▶ SUPPLIED TEXT

Valkie wrote on Jan 28
th, 2022 at 10:12am:
I lost a particularly good employee a few years ago.
He was sorry he was leaving, saying he enjoyed his work and the people he worked for.
The problem was this.
His pay, while being above award, worked out to be less than his disposable income on welfare.
So... doesn't this suggest something is horribly wrong with pay scales compared with the cost of living? ie, we have
systems problem?
[I have commented on this many times, you prefer to blame the
victims of our dysfunctional system, rather than the dysfunctional system itself]
Quote:With 4 children, one being disabled.
His aboriginal links (great grandfather apparently)
And the cost of fuel to get to and from work.
It was some ways short of welfare, plus he could more easily get welfare housing that he couldnt get working.
This is the face of uncontrolled welfare in Australia.
And this is why working people pay more tax than they should.
Yes I addressed all this yesterday, which you ignored: I say you deserve the economic system you accept.
Quote:The rich will never pay more than they can afford.

▶ TASK LIST
**a)** In the forum post, how many children did the employee have?
**b)** List each circumstance about the employee given in the forum post's quoted lines that begin "With 4 children."
**c)** Write out the forum post word for word from "Valkie wrote on" to "income on welfare.".

▶ SOURCE INFORMATION
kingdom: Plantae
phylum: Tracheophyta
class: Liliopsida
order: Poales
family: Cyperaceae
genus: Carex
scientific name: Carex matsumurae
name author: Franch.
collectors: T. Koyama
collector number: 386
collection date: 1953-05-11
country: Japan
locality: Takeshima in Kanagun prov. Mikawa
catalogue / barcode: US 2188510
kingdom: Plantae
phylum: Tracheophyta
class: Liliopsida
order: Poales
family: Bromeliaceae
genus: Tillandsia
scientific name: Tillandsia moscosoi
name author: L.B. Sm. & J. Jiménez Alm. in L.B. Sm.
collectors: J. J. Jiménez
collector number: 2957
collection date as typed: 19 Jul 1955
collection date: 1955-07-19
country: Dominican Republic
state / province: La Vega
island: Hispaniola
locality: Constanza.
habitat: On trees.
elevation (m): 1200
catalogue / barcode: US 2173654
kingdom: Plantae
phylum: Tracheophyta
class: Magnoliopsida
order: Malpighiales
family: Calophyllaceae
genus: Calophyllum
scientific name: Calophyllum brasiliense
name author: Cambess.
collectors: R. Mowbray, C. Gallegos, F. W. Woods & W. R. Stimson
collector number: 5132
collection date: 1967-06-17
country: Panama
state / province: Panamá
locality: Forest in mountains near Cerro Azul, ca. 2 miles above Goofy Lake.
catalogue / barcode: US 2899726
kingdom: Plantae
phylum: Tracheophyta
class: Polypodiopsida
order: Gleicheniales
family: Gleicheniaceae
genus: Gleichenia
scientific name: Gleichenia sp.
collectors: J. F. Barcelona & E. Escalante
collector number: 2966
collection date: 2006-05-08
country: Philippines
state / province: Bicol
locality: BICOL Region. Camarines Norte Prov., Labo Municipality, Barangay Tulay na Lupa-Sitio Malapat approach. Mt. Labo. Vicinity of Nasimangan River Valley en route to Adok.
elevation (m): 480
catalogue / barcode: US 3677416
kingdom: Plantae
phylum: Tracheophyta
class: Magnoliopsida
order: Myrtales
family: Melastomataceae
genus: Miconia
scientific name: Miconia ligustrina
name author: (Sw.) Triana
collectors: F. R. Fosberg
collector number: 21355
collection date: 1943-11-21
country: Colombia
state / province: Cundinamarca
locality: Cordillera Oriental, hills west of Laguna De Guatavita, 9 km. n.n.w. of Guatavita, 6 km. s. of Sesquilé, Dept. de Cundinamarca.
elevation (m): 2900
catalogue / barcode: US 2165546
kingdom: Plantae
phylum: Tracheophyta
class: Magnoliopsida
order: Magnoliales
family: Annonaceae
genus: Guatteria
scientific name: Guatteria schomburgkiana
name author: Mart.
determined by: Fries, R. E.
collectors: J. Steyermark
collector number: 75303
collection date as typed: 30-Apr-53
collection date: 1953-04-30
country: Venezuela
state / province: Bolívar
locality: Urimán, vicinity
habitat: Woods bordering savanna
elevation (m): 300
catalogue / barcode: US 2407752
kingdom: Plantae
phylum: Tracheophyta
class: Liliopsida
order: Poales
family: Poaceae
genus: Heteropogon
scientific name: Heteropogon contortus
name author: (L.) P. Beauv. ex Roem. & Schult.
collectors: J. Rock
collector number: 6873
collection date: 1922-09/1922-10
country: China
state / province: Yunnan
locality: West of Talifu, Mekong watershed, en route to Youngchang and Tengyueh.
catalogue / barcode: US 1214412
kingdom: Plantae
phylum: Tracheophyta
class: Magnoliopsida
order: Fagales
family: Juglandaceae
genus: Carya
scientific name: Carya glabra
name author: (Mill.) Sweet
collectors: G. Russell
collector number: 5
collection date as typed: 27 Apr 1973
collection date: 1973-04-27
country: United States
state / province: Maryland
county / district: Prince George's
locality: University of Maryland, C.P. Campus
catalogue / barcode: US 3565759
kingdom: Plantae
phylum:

▶ ANSWERS BY TASK
**a)** Four, one of them disabled.

**b)**
- Four children, one of them disabled
- Aboriginal links (apparently through a great-grandfather)
- The cost of fuel to get to and from work

**c)**
Valkie wrote on Jan 28
th, 2022 at 10:12am:
I lost a particularly good employee a few years ago.
He was sorry he was leaving, saying he enjoyed his work and the people he worked for.
The problem was this.
His pay, while being above award, worked out to be less than his disposable income on welfare.